Le vertige de l’accélération
C’est LE débat incontournable de la planète tech, celui qui marquera l’année 2024. Une conversation née au sein de la tribu anglosaxonne des seigneurs du numérique, mais dont l’issue pourrait conditionner les décennies à venir. Sur le ring, on trouve à gauche les « decel », pour décélérateurs, partisans d’un coup de frein au développement exponentiel des technosciences, et à droite les « e/acc » (prononcez « i-ack », pour effective acceleration), selon lesquels il faut au contraire foncer pied au plancher.
Les partisans d’une pause sont sortis du bois en mars dernier, avec une pétition regroupant à date près de 34000 signatures de chercheurs, ingénieurs et penseurs. Affolés par la puissance des intelligences artificielles (IA) génératives comme ChatGPT, ils ont appelé à un moratoire. Histoire de s’assurer que ces logiciels, qui prennent une place croissante dans nos sociétés, sont bien « alignés » avec les valeurs de l’humanité. L’offensive des fonceurs, elle, est la réplique des technosolutionnistes de la Silicon Valley à ces prudents de tout poil. Comme l’a joliment raconté le « New York Times », la tribu « e/acc » a fait son coming out en novembre, lors d’une fête dans une boîte de nuit de San Francisco, sous la bannière « Accélérez ou mourez » !
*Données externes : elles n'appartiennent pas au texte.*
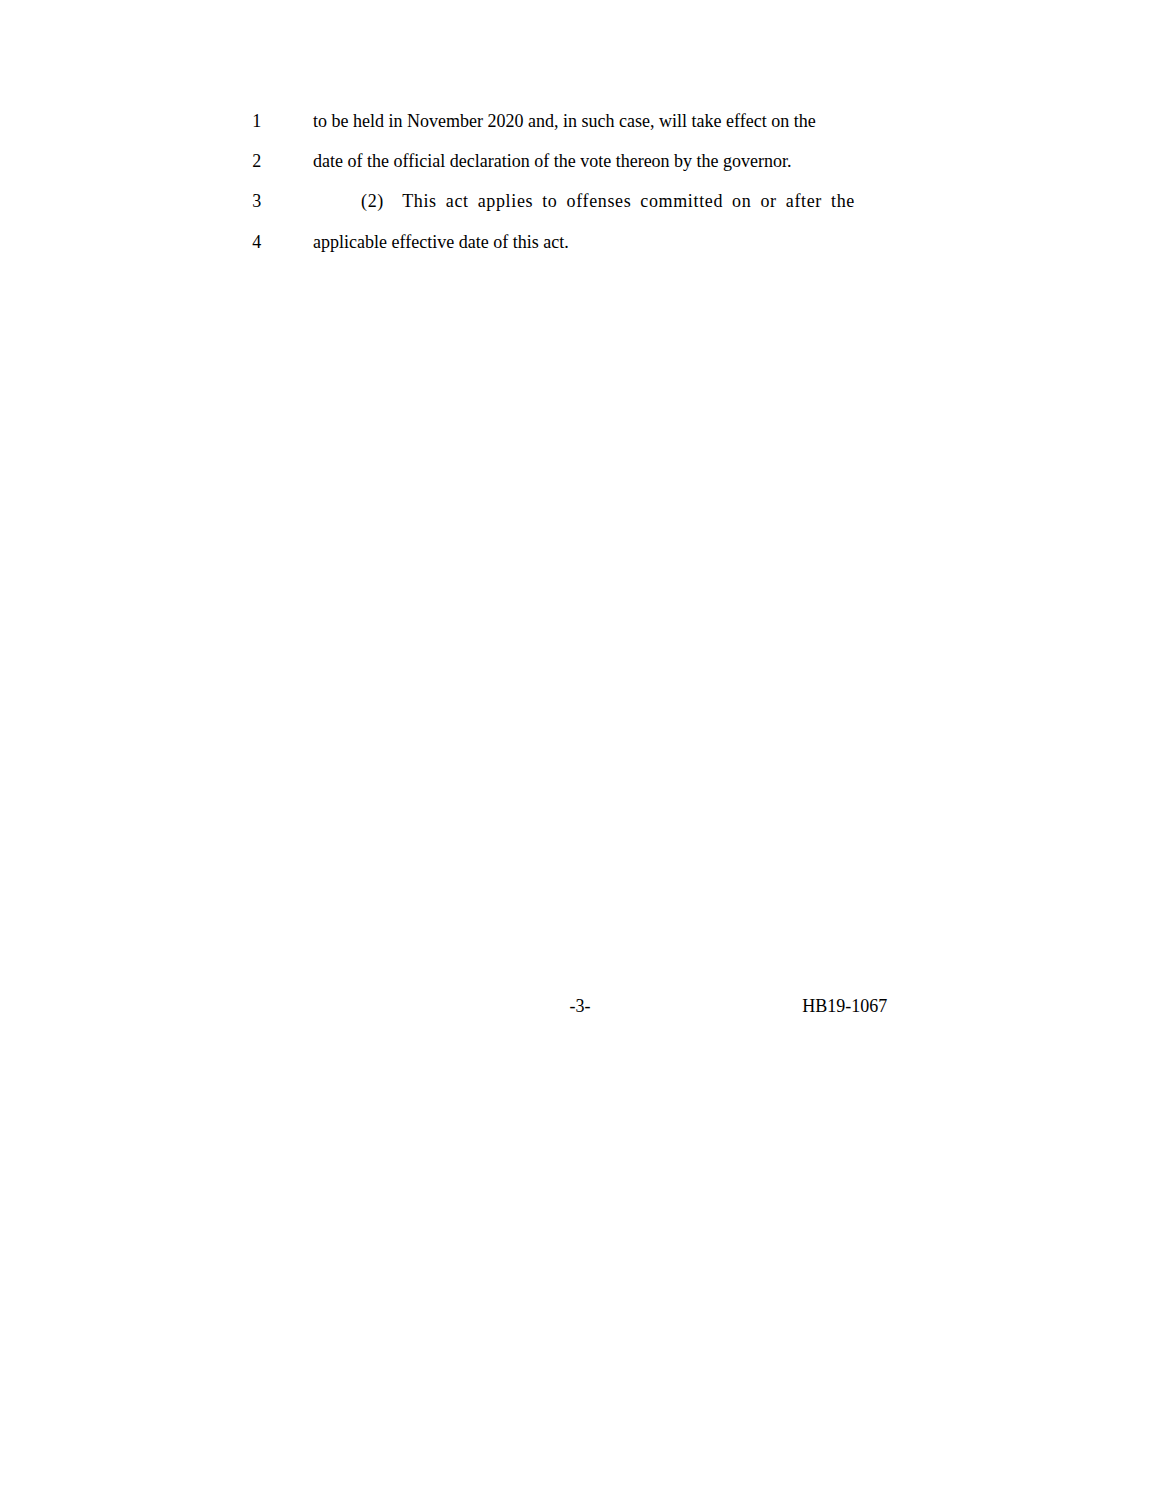1 to be held in November 2020 and, in such case, will take effect on the
2 date of the official declaration of the vote thereon by the governor.
3 (2) This act applies to offenses committed on or after the
4 applicable effective date of this act.
-3- HB19-1067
Le problème est que cette devise semble partagée par d’influentes figures de l’industrie, comme le prestigieux capital-risqueur Marc Andreessen. L’homme, qui dans sa jeunesse a inventé Mosaic, le premier navigateur grand public du web, a publié en octobre un virulent manifeste élevant le technocapitalisme au rang de religion suprême. Son mantra : la « spirale continûment ascendante » de la machine technocapitaliste est « la seule source perpétuelle de croissance ». Et ses « ennemis » sont ceux qui mènent une « campagne massive de démoralisation », fondée sur des « idées zombies » (dont le communisme). Ceux qui prônent « décélération », « décroissance », mais aussi « responsabilité sociale et environnementale », « développement durable », « principe de précaution » et « éthique de la tech » ! Sic.
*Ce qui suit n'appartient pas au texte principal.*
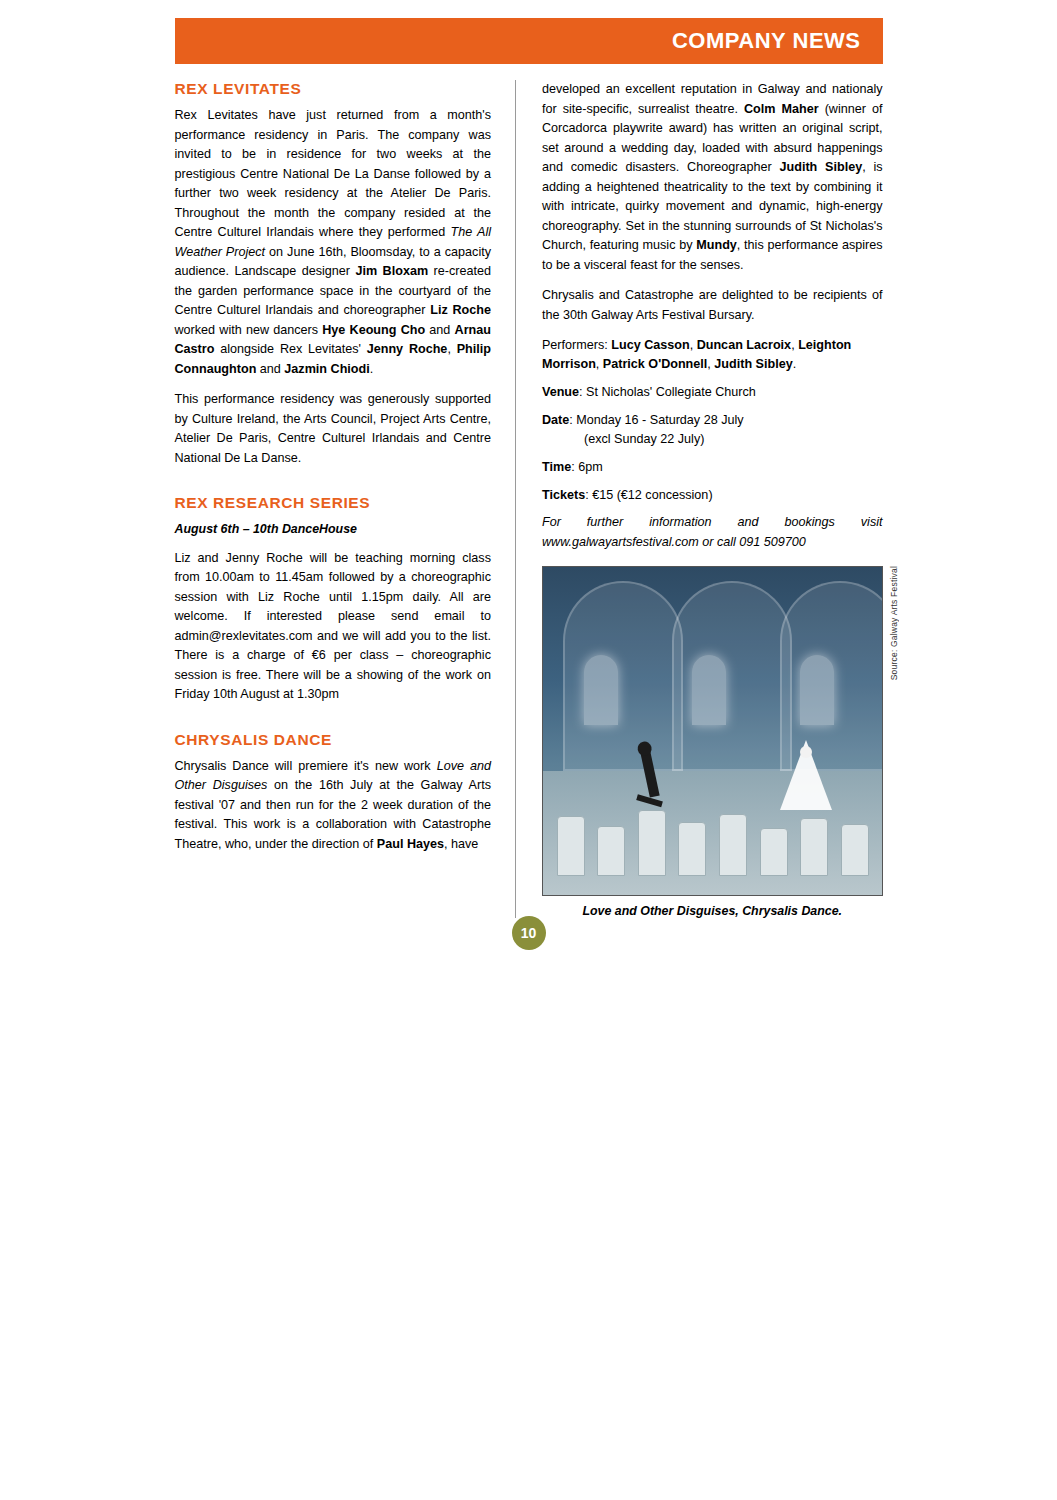COMPANY NEWS
Rex Levitates
Rex Levitates have just returned from a month's performance residency in Paris. The company was invited to be in residence for two weeks at the prestigious Centre National De La Danse followed by a further two week residency at the Atelier De Paris. Throughout the month the company resided at the Centre Culturel Irlandais where they performed The All Weather Project on June 16th, Bloomsday, to a capacity audience. Landscape designer Jim Bloxam re-created the garden performance space in the courtyard of the Centre Culturel Irlandais and choreographer Liz Roche worked with new dancers Hye Keoung Cho and Arnau Castro alongside Rex Levitates' Jenny Roche, Philip Connaughton and Jazmin Chiodi.
This performance residency was generously supported by Culture Ireland, the Arts Council, Project Arts Centre, Atelier De Paris, Centre Culturel Irlandais and Centre National De La Danse.
Rex Research Series
August 6th – 10th DanceHouse
Liz and Jenny Roche will be teaching morning class from 10.00am to 11.45am followed by a choreographic session with Liz Roche until 1.15pm daily. All are welcome. If interested please send email to admin@rexlevitates.com and we will add you to the list. There is a charge of €6 per class – choreographic session is free. There will be a showing of the work on Friday 10th August at 1.30pm
Chrysalis Dance
Chrysalis Dance will premiere it's new work Love and Other Disguises on the 16th July at the Galway Arts festival '07 and then run for the 2 week duration of the festival. This work is a collaboration with Catastrophe Theatre, who, under the direction of Paul Hayes, have
developed an excellent reputation in Galway and nationaly for site-specific, surrealist theatre. Colm Maher (winner of Corcadorca playwrite award) has written an original script, set around a wedding day, loaded with absurd happenings and comedic disasters. Choreographer Judith Sibley, is adding a heightened theatricality to the text by combining it with intricate, quirky movement and dynamic, high-energy choreography. Set in the stunning surrounds of St Nicholas's Church, featuring music by Mundy, this performance aspires to be a visceral feast for the senses.
Chrysalis and Catastrophe are delighted to be recipients of the 30th Galway Arts Festival Bursary.
Performers: Lucy Casson, Duncan Lacroix, Leighton Morrison, Patrick O'Donnell, Judith Sibley.
Venue: St Nicholas' Collegiate Church
Date: Monday 16 - Saturday 28 July(excl Sunday 22 July)
Time: 6pm
Tickets: €15 (€12 concession)
For further information and bookings visit www.galwayartsfestival.com or call 091 509700
Source: Galway Arts Festival
Love and Other Disguises, Chrysalis Dance.
10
Andreessen adule comme « saint patron du technooptimisme » l’idéologue en chef des accélérationnistes : Guillaume Verdon, un ingénieur en physique quantique canadien-français, ex-Googler qui a créé sa propre start-up d’IA. Or Verdon (alias @ BasedBeffJezos sur X-Twitter) appelle de ses voeux un « post-humanisme » où, pour maximiser l’intelligence dans l’Univers, nous serons amenés à « quitter nos enveloppes biologiques » afin de « créer d’impensables formes de vie de nouvelle génération ». Bigre ! Par contraste, les transhumanistes, qui veulent nous augmenter par la tech, paraissent bien timorés. Attention, il serait dangereux de prendre ces propos pour les délires de geeks immatures se chamaillant autour du bac à silicium à coups d’arguments binaires : 0, on arrête; 1, on accélère. Car c’est bien ce même débat « decel » versus « e/acc » qui, fin novembre, a animé le psychodrame managérial au sein d’OpenAI, la société mère de ChatGPT.
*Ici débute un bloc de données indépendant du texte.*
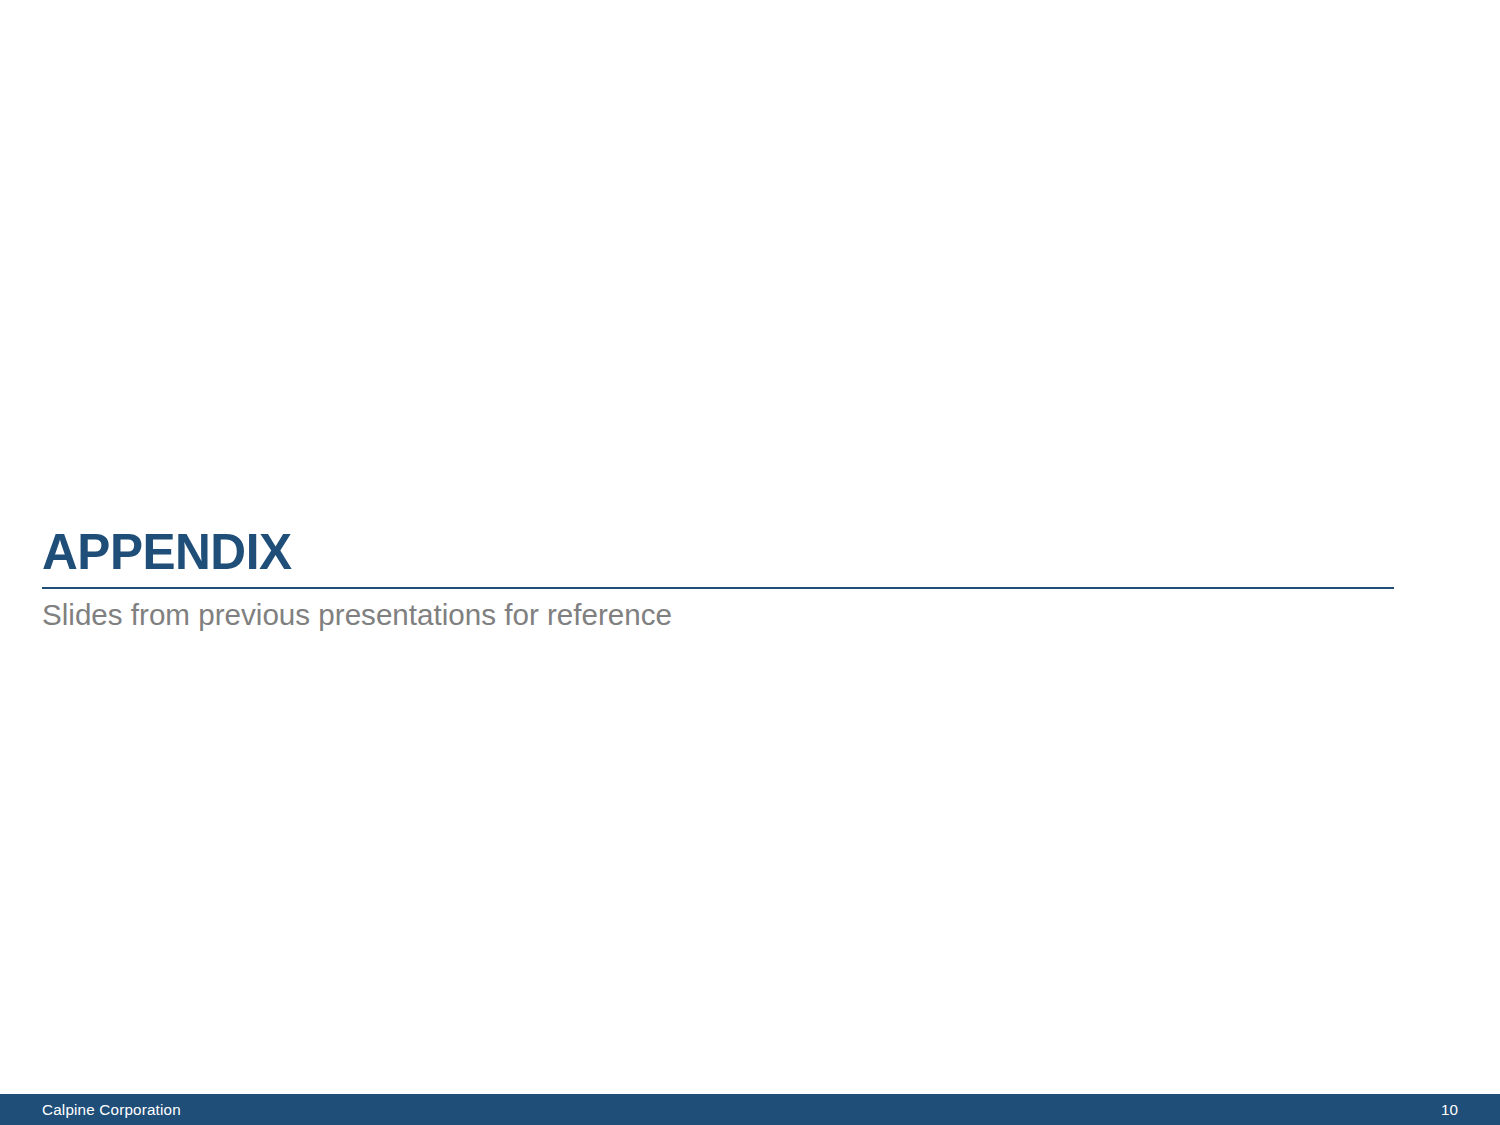APPENDIX
Slides from previous presentations for reference
Calpine Corporation 10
Souvenez-vous : le putsch raté de ses administrateurs décélérationnistes s’est soldé par leur démission, et le retour triomphal du PDG tout juste licencié, Sam Altman. Or, ce dernier, qui depuis un an alimente la ruée planétaire sur l’IA, avait dès juin 2022 lancé sur X-Twitter à Verdon : « Tu ne peux pas accélérer plus vite que moi ! » Consacré « patron de l’année » 2023 par le magazine « Time », Altman fantasme : « Nous voyons un chemin qui rend le monde beaucoup plus abondant et bien meilleur chaque année. » Tiens, mais pour qui ? Qui, parmi ces multimillionnaires de la technoscience, se préoccupe des vulgaires problèmes du commun des mortels : réchauffement climatique, guerres, inégalités, pauvreté ? Dans cette course au « progrès » façon Silicon Valley, de quel poids pèsera une Europe résolument « decel » ? La question est décisive, car l’IA est l’arbre qui cache la forêt des innovations de rupture à venir : cryptomonnaies, informatique quantique, fusion nucléaire, implants neuronaux, biologie de synthèse… Bienvenue en 2024, et au-delà !
Les partisans du développement exponentiel des technosciences ont fait leur coming out sous la bannière “Accélérez ou mourez”.